◆ **Exercise prompt**
"pinky" is the word to look for; copy each line of the listing where it occurs.
· · · · ·
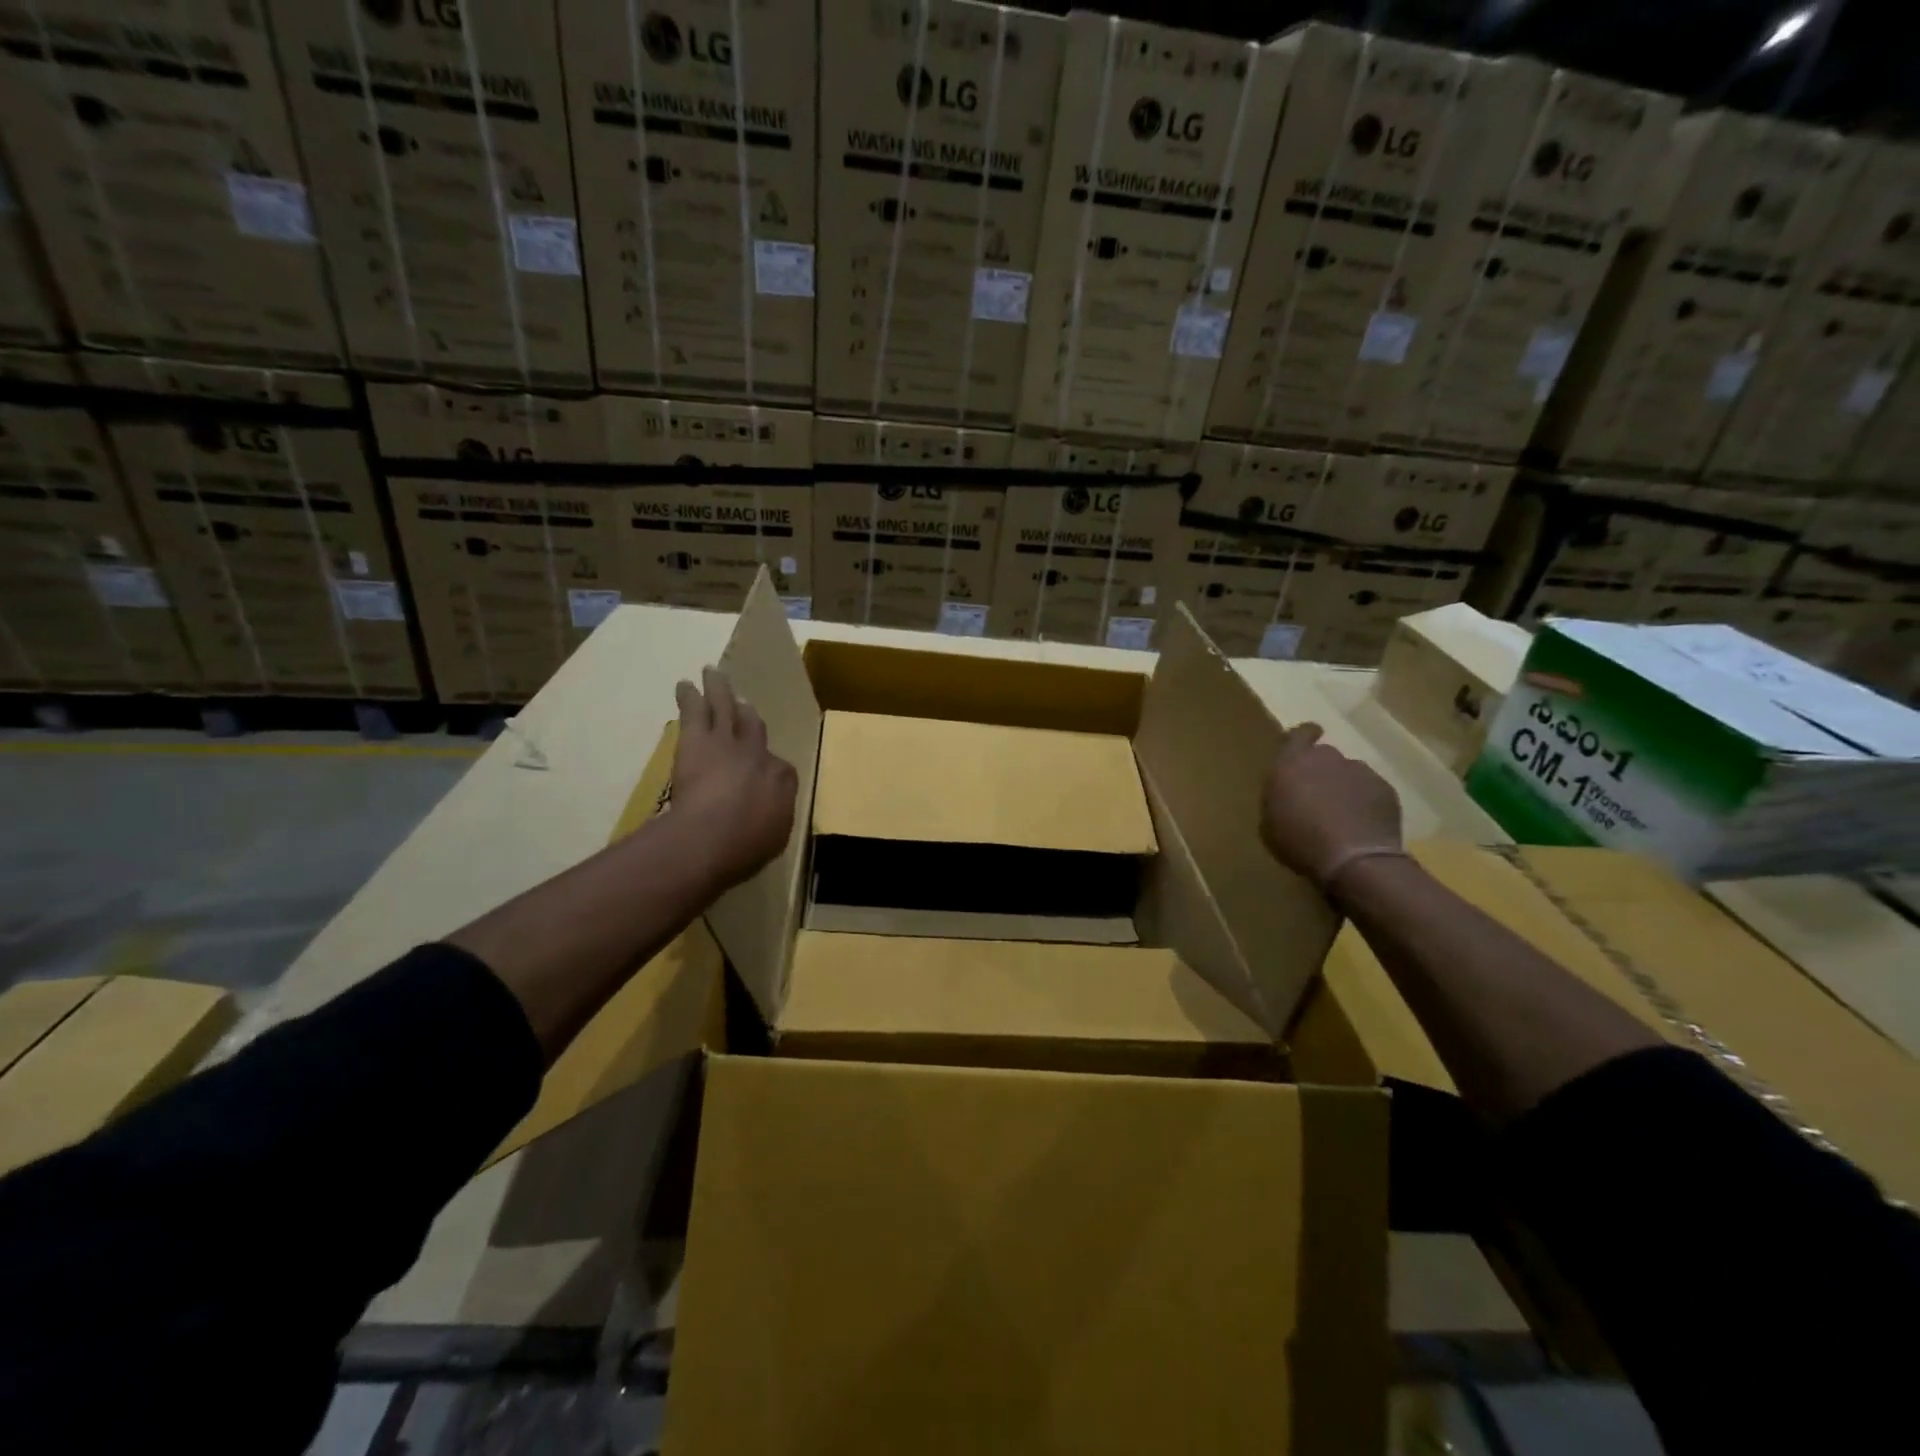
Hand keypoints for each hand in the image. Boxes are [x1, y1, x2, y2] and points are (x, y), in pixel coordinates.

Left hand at [670, 666, 798, 890]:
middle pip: (754, 728)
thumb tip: (771, 814)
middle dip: (749, 716)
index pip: (780, 767)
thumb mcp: (774, 837)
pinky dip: (690, 696)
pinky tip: (684, 685)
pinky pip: (695, 711)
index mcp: (783, 779)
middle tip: (744, 705)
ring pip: (726, 708)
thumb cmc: (746, 847)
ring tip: (714, 673)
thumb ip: (774, 818)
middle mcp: (759, 753)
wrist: (712, 836)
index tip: (763, 771)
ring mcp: (729, 742)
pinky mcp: (698, 739)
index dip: (769, 766)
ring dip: (720, 690)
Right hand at [1259, 723, 1403, 894]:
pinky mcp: (1385, 789)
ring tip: (1342, 816)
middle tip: (1316, 796)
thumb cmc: (1299, 841)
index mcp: (1291, 763)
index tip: (1308, 740)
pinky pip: (1371, 790)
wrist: (1355, 859)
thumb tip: (1287, 798)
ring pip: (1349, 773)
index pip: (1298, 734)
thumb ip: (1277, 801)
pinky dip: (1366, 802)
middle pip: (1324, 755)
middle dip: (1320, 770)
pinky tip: (1361, 826)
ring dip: (1344, 787)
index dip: (1304, 736)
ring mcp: (1360, 772)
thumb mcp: (1269, 826)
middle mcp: (1326, 759)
· · · · ·
◆ **Task result**
pinky dip: (690, 696)
pinky tip: (684, 685)
pinky pip: (695, 711)
pinky mcp: (698, 739)
pinky mcp: (1385, 789)
pinky pip: (1371, 790)
pinky dip: (1366, 802)
pinky tip: (1361, 826)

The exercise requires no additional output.